League_Girl wrote:
quite an extreme wrote:
League_Girl wrote:
I also quit my energy drinks for good and back to drinking only water again. That should help my skin since lack of water ages your skin faster making you look older.
Drinking water is OK. Drinking to much isn't good. The body needs to keep a level of salt in it's fluids. Drinking to much causes the body to get rid of the water by peeing more and with that to lose a lot of minerals and for this fluids and the skin gets more wrinkles. Drinking to much but preventing eating salt can even kill people.

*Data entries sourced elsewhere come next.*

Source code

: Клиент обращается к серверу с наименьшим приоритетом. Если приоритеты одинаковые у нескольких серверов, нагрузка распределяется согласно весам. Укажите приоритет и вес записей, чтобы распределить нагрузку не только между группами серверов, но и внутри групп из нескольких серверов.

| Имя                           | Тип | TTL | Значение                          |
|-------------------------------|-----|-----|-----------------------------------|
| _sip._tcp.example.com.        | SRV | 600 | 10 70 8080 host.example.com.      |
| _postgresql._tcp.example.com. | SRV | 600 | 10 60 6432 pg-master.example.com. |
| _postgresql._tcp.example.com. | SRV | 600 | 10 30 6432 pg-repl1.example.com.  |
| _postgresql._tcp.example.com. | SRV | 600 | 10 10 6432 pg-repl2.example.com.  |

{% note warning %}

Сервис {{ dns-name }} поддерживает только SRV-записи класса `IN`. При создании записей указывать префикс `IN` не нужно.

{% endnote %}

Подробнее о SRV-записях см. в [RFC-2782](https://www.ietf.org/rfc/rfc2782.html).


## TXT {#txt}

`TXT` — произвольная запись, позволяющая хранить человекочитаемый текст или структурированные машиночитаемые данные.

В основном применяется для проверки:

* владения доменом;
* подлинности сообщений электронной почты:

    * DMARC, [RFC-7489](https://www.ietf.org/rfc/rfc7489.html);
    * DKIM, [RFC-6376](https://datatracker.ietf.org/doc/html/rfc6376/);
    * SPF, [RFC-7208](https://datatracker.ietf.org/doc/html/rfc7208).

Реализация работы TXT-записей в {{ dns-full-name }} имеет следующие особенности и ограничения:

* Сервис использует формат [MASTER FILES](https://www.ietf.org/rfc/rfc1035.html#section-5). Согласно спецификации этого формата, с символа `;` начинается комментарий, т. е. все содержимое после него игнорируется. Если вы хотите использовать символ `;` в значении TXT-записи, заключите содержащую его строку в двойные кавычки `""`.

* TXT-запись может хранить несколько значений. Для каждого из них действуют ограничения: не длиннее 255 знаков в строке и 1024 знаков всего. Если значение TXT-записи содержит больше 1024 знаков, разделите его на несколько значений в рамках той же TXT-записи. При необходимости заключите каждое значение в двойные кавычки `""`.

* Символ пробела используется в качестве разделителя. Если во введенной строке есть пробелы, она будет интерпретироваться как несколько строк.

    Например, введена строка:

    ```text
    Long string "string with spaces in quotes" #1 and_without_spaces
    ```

You need sun light on your skin for generating vitamin D. But you don't have to stay for hours in the sun for that. Women who did prevent sun light to much have been found to develop more likely breast cancer. May be because their immune system was less trained for fighting damaged cells. But limiting sunlight and especially preventing sunburn is OK. Skipping stress and relaxing more often is a very good decision because to much stress may cause people to age a lot faster. Best is to keep anything that you do or eat and drink within a healthy amount.
For answering the question - that depends on each ones genes and life style.
And yet all these articles I am reading by dermatologists are saying sun exposure creates wrinkles and lines on your skin and age spots, etc. and it's been freaking me out. My mom has tons of sun skin and I haven't started it yet. Now I hate my smile lines and laughing lines because the articles are saying those are wrinkles and now I am scared I am aging prematurely since teens are not supposed to have those and in your twenties.
Sunlight does cause damage to the skin. However, it greatly depends upon the amount of sunlight and certain genetic factors. If you want to keep your skin looking younger, keeping protected when out in the sunlight is a given. The best method would be to avoid it completely, but what fun is that?
When I was in grad school, I taught general chemistry labs as part of my duties. There was a certain sorority whose members I could easily pick out every time. They were usually 19 to 21 years old, but had skin tanned to the consistency of leather. Not good at that age for so many reasons. When I asked them how much that they tanned, the usual answer was four to seven hours a day. I explained that they were setting themselves up for skin cancer if they continued to do this. Some of them listened, but some I could not reach. One of the women that I did reach found a strange mole shortly after I talked to her and it was skin cancer. She thanked me for saving her life as she would not have stopped sunbathing if I had not talked to her about it beforehand.
Life is full of dangers. It is best to pick the ones you want to face, rather than to risk the ones you do not. Do not be afraid of sunlight, respect it for what it can do.